(Named joint coordinates)

────────────────

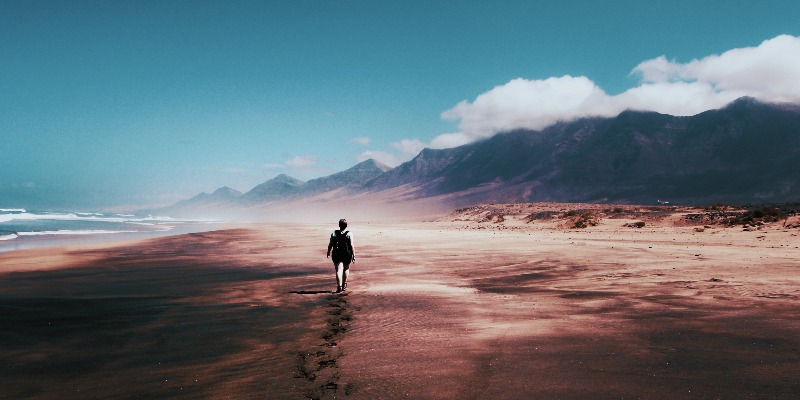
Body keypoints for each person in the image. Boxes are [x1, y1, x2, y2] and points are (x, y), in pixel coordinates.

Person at [327, 218, 355, 293]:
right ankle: (344, 285)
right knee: (346, 269)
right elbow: (351, 245)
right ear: (346, 226)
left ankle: (339, 286)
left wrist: (328, 252)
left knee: (338, 270)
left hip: (337, 253)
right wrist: (354, 255)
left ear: (339, 225)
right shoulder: (349, 233)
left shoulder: (334, 233)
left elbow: (330, 244)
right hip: (347, 253)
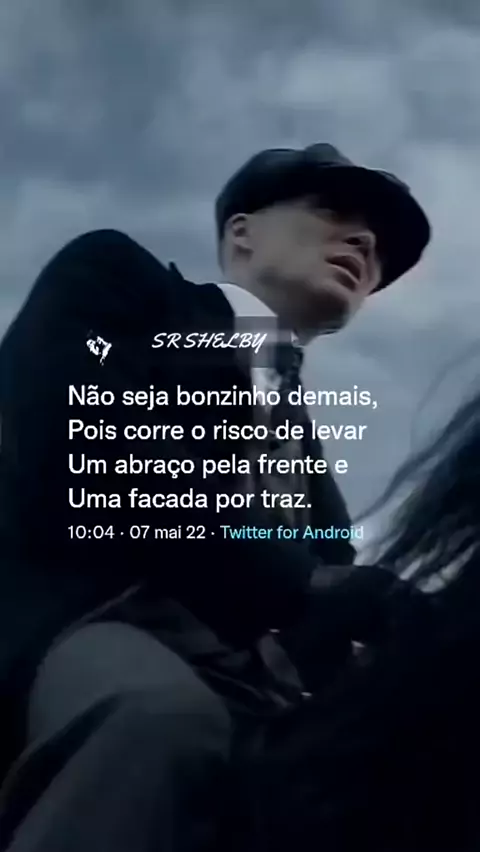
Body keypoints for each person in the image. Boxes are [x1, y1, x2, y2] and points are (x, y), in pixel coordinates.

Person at [0, 143, 430, 851]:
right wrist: (302, 584)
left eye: (378, 246)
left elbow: (329, 605)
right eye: (333, 210)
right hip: (93, 623)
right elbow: (76, 449)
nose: (364, 243)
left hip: (260, 682)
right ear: (242, 233)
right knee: (162, 718)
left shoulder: (309, 458)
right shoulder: (118, 278)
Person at [234, 388, 480, 852]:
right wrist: (309, 582)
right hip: (160, 614)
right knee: (160, 723)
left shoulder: (286, 401)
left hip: (276, 642)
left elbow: (332, 534)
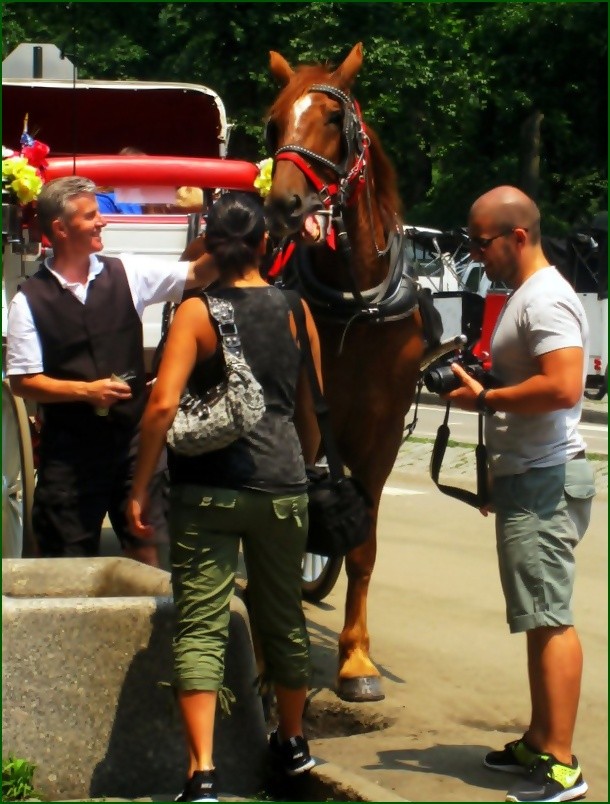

────────────────

*Exercise description:* If the string "wrist" is in a line of the entries, pick that line out.

*Answer to this exercise:*
left wrist: (328, 252)
right wrist: (354, 255)
right wrist: (302, 584)
right wrist: (309, 582)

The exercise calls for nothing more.